Personal information
- Born: 6 June 1956 Brandenburg an der Havel, East Germany
- Height: 1.83 m (6 ft 0 in)
- Weight: 73 kg (161 lb)

Sport
- Sport: Swimming
- Club: ASK Vorwärts Rostock

Medal record
Men's swimming
Representing East Germany
World Championships
| Bronze medal – third place | 1973 Belgrade | 100 m backstroke |
European Championships
| Silver medal – second place | 1974 Vienna | 100 m backstroke |
| Silver medal – second place | 1977 Jönköping | 4×100 m medley |
| Bronze medal – third place | 1974 Vienna | 4×100 m freestyle |

= Lutz Wanja =

East German swimmer

Lutz Wanja (born 6 June 1956) is a retired German backstroke swimmer who won a bronze medal at the 1973 World Aquatics Championships. He also won three medals at LEN European Aquatics Championships in 1974 and 1977. He competed at the 1972 and 1976 Summer Olympics in the 100 m and 200 m backstroke with the best achievement of fifth place in the 100 m backstroke in 1976.

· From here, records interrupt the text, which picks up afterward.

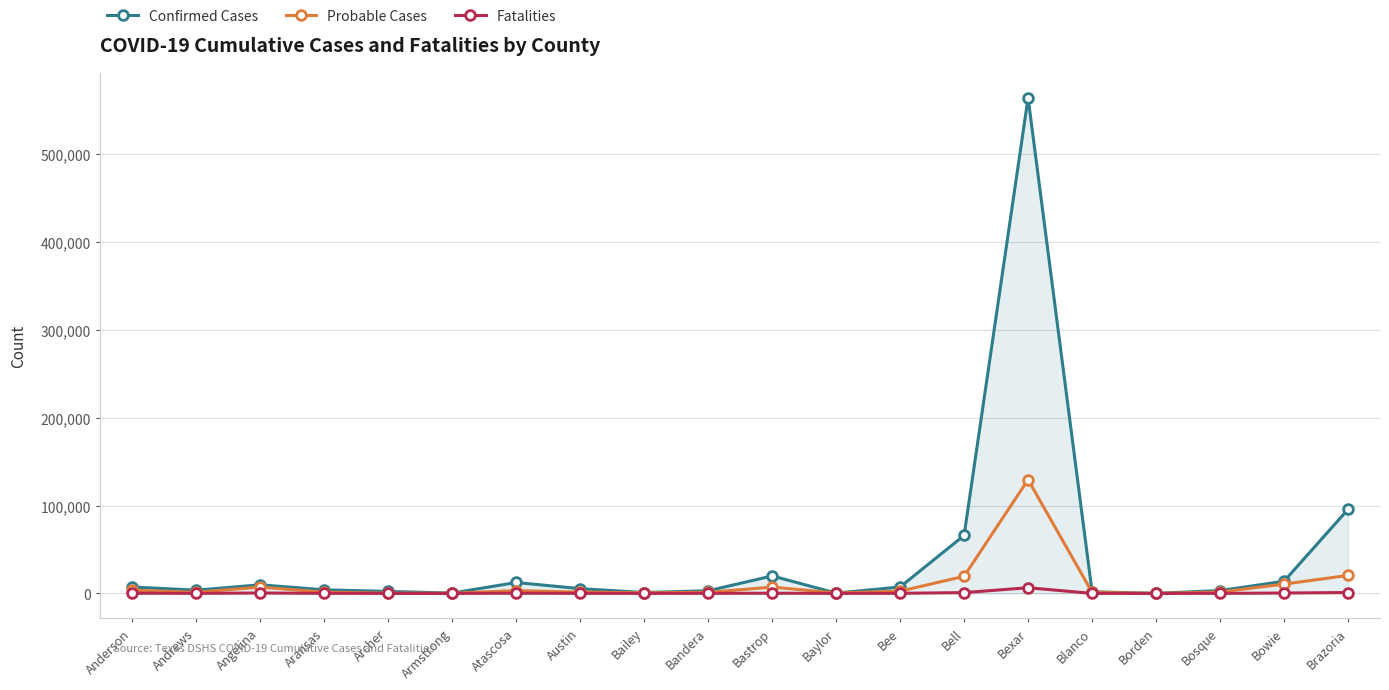

Does the chart display data point markers on the line(s)?

Yes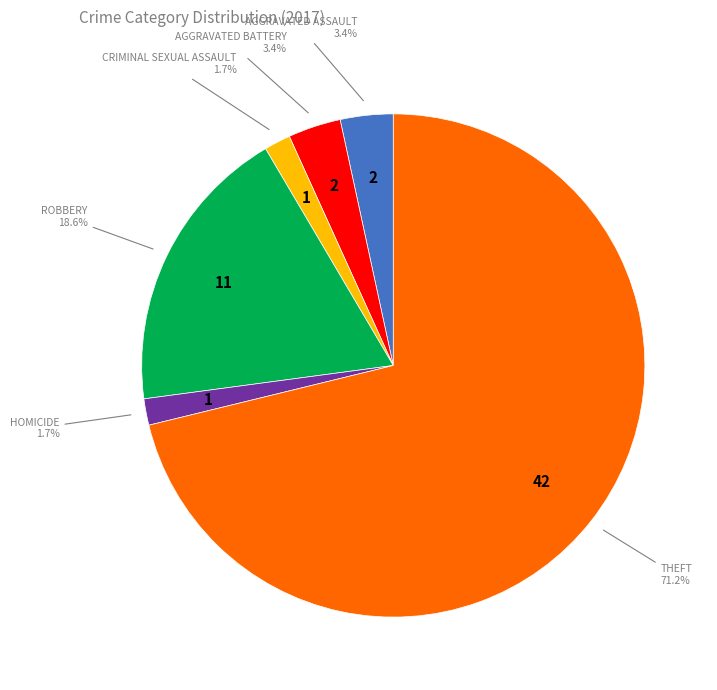

Is there a majority slice in this chart?

Yes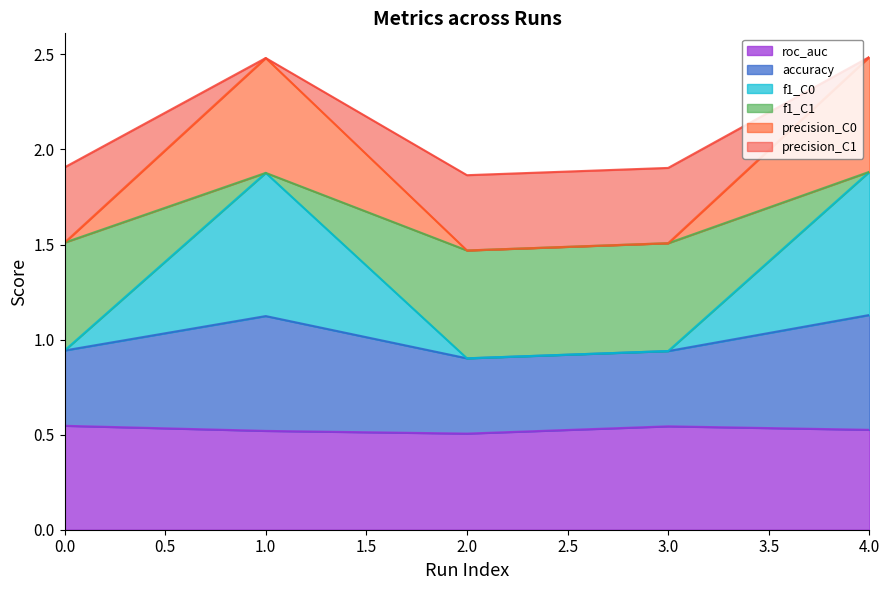

What is the total value across all series at 3.0?

1.9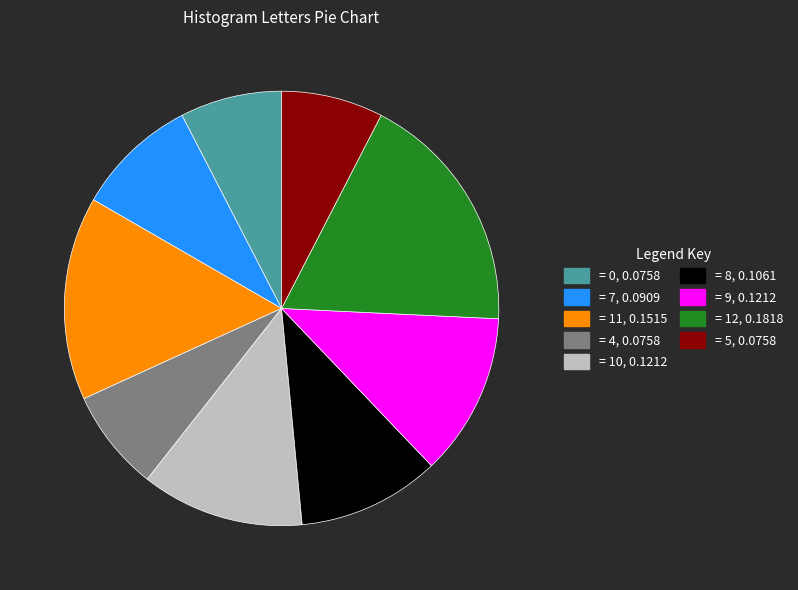

Approximately how many times larger is the value at = 8, 0.1061 compared to = 7, 0.0909?

1.2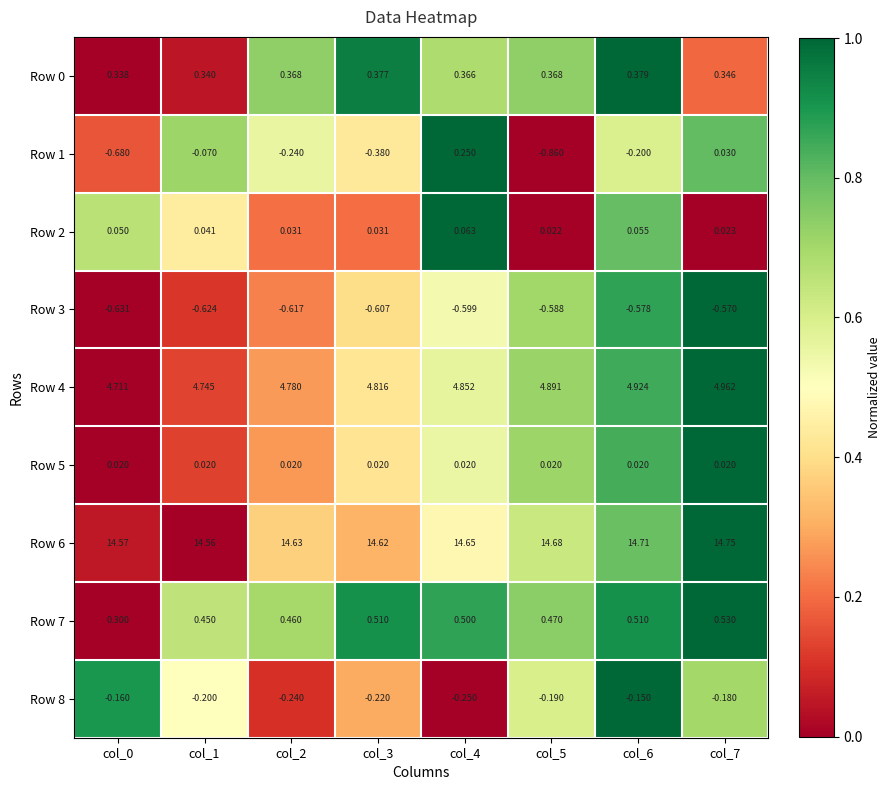

Which series changed the most between col_0 and col_7?

Row 1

After retirement, Wanja worked as a swimming coach and was involved in the East German doping program. In particular, Jörg Hoffmann admitted in 1988 that Wanja gave him the anabolic steroid Oral-Turinabol.

His wife, Barbara Krause, is a German former Olympic swimmer. Their son, Robert Wanja (born ca. 1983), is also a competitive backstroke swimmer.